Scherrer outlined the socialist alternative the SEP was presenting to the working class, and explained that the most critical question was building the party as the leadership of the mass struggles that will erupt in the aftermath of November 6.

After Scherrer’s remarks, Charles, a student from Long Island, asked, “What has the response been to your campaign? Where I’m from, I don’t think you’d get that much of a hearing.”

Scherrer campaigning in upstate New York

“People everywhere have become disgusted by the two-party system,” replied Scherrer. “Workers were angered by the bailout of Wall Street at the expense of social programs in the US and they’ve begun looking for an alternative to politics as usual.”

“We’ve campaigned all across the US, from New York to Chicago to Los Angeles to Louisiana and we’ve found warm support for our program everywhere we go. American workers no longer consider ‘socialism’ a dirty word, and are beginning to think about it more and more.”

Chris, a young worker in Ithaca, asked, “Isn’t there a corresponding relationship between the level of militancy among workers and their consciousness?”

Scherrer explained that the history of the American working class, like its counterparts around the world, has been one of fierce class battles, reaching a semi-insurrectionary character during the factory occupations, general strikes and pitched battles with police and the National Guard in the 1930s. The key question, however, was the political subordination of the working class to the Democratic Party by the trade unions, along with the Stalinists who played a prominent role during this period.

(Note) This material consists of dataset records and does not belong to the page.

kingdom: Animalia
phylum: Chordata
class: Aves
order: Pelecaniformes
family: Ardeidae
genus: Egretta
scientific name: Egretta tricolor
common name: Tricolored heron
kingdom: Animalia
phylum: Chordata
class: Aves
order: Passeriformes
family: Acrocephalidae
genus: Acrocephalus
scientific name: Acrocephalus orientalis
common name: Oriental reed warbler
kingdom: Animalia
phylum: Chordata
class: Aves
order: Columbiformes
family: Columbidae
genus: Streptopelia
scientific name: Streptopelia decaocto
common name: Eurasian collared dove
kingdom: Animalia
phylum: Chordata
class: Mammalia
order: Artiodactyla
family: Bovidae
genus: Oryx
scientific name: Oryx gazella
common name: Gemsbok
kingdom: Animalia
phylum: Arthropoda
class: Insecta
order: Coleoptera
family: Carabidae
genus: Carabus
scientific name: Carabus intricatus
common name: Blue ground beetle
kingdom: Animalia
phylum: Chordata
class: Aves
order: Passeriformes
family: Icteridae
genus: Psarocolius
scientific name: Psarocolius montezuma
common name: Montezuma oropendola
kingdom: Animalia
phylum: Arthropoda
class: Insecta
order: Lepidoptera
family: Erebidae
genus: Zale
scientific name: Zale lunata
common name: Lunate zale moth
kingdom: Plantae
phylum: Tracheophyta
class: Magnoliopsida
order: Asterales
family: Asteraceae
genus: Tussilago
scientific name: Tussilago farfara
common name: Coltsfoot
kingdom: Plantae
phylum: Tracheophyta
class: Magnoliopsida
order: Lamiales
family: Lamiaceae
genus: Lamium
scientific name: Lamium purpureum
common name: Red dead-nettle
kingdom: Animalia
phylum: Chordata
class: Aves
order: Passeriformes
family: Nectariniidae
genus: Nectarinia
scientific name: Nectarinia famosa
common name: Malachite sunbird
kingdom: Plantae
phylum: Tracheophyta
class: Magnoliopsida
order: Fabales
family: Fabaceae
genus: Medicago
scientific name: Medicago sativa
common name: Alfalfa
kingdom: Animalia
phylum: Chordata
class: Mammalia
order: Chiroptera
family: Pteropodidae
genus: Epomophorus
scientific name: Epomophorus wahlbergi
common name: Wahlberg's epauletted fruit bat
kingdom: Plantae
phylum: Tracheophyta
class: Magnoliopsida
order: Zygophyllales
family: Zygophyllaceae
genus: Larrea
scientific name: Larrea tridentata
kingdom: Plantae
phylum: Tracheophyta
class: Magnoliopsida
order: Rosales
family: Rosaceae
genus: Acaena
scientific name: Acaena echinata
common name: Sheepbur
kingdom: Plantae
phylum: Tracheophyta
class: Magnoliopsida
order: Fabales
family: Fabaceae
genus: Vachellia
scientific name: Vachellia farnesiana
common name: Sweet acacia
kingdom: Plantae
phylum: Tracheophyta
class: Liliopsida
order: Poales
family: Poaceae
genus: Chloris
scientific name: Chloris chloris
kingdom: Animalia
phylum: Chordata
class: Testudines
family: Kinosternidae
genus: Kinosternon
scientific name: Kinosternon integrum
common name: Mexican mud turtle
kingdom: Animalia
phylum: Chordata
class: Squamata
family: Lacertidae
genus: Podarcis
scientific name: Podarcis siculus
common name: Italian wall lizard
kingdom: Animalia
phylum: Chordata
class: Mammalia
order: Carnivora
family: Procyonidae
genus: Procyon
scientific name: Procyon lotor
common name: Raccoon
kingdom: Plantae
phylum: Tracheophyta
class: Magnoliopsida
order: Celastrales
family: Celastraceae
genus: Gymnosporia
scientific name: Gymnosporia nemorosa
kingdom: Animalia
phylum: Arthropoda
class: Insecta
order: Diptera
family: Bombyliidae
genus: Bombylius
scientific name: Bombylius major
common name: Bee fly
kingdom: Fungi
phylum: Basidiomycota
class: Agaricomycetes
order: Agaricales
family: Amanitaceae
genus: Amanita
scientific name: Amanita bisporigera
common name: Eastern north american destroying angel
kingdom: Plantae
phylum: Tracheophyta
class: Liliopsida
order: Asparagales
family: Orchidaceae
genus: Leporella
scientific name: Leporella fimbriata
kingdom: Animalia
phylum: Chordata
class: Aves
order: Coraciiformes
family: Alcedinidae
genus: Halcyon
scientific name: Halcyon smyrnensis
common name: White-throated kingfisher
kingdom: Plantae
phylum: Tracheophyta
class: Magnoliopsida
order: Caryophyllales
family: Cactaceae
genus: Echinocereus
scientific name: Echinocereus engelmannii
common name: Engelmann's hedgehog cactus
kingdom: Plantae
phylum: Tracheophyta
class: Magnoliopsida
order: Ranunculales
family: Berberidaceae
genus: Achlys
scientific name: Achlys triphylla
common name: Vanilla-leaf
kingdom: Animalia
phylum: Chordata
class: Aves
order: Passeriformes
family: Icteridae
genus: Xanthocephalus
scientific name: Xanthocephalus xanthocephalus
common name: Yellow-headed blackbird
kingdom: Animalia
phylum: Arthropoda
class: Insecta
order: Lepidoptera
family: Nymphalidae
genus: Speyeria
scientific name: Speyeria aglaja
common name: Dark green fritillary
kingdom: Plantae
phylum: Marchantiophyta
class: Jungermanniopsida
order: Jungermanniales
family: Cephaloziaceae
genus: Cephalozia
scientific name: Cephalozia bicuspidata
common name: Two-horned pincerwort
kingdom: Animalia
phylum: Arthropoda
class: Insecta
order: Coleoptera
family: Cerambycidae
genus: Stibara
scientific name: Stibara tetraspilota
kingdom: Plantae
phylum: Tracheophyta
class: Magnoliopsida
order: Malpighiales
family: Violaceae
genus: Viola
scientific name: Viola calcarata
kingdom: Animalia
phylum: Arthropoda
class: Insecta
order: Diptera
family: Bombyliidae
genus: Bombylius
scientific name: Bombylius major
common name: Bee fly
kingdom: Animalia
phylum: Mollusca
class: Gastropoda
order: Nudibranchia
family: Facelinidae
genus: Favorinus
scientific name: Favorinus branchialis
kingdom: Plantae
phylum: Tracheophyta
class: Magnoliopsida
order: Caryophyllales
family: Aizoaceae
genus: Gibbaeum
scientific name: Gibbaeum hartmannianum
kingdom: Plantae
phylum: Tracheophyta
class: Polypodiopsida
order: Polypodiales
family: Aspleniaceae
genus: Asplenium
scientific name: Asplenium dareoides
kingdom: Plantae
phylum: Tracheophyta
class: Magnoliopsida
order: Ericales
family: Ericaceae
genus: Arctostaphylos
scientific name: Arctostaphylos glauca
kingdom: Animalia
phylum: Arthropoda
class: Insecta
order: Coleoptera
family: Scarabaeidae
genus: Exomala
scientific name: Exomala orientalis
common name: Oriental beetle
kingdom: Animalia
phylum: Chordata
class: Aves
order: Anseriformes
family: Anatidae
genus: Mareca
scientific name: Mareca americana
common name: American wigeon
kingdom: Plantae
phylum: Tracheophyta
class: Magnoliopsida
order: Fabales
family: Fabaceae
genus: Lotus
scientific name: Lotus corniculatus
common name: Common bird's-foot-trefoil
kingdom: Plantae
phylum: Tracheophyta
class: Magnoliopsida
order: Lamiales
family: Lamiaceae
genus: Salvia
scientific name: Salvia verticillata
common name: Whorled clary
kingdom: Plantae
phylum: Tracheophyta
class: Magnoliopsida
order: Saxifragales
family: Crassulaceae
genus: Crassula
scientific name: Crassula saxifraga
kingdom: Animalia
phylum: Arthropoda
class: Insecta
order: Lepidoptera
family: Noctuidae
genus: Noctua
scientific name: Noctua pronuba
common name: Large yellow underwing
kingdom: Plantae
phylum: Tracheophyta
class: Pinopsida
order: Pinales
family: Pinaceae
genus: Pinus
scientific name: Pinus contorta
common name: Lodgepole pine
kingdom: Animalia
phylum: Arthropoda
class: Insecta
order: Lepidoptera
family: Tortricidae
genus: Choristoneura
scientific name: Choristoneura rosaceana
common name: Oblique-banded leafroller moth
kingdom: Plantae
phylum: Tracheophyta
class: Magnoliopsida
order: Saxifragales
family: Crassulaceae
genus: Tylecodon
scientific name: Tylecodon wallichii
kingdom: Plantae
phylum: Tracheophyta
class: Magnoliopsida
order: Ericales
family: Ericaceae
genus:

“There has been no lack of militancy,” Scherrer said, but the most critical question is the development of political consciousness.”

In the aftermath of the Second World War, the Democratic Party and the trade unions utilized anticommunism and nationalism to cut workers off from the socialist traditions that had guided earlier generations. The key factor in maintaining the domination of the Democratic Party and reformism, however, was the residual power of American capitalism. The decades-long decline of American industry, the explosion of social inequality, and the evaporation of the so-called American Dream for tens of millions of workers, particularly from the younger generation, were driving workers into mass struggles again, Scherrer said.

Pointing to the Chicago teachers’ strike, Scherrer said, “Every teacher was focused on defending public education as a social right. The block against this struggle was the Chicago Teachers Union, which included in its leadership members of the International Socialist Organization, which suppressed the strike in order to prevent a political upheaval against the Democratic Party.

“Political consciousness means an understanding of the class forces that are arrayed against the working class, in that sense who your class friends and enemies are. The American working class has repeatedly shown its courage and self-sacrifice but it must be politically armed to wage a struggle against capitalism. This is the task of the SEP.”

After the questions, an extended informal discussion was held and copies of the program of the SEP were sold.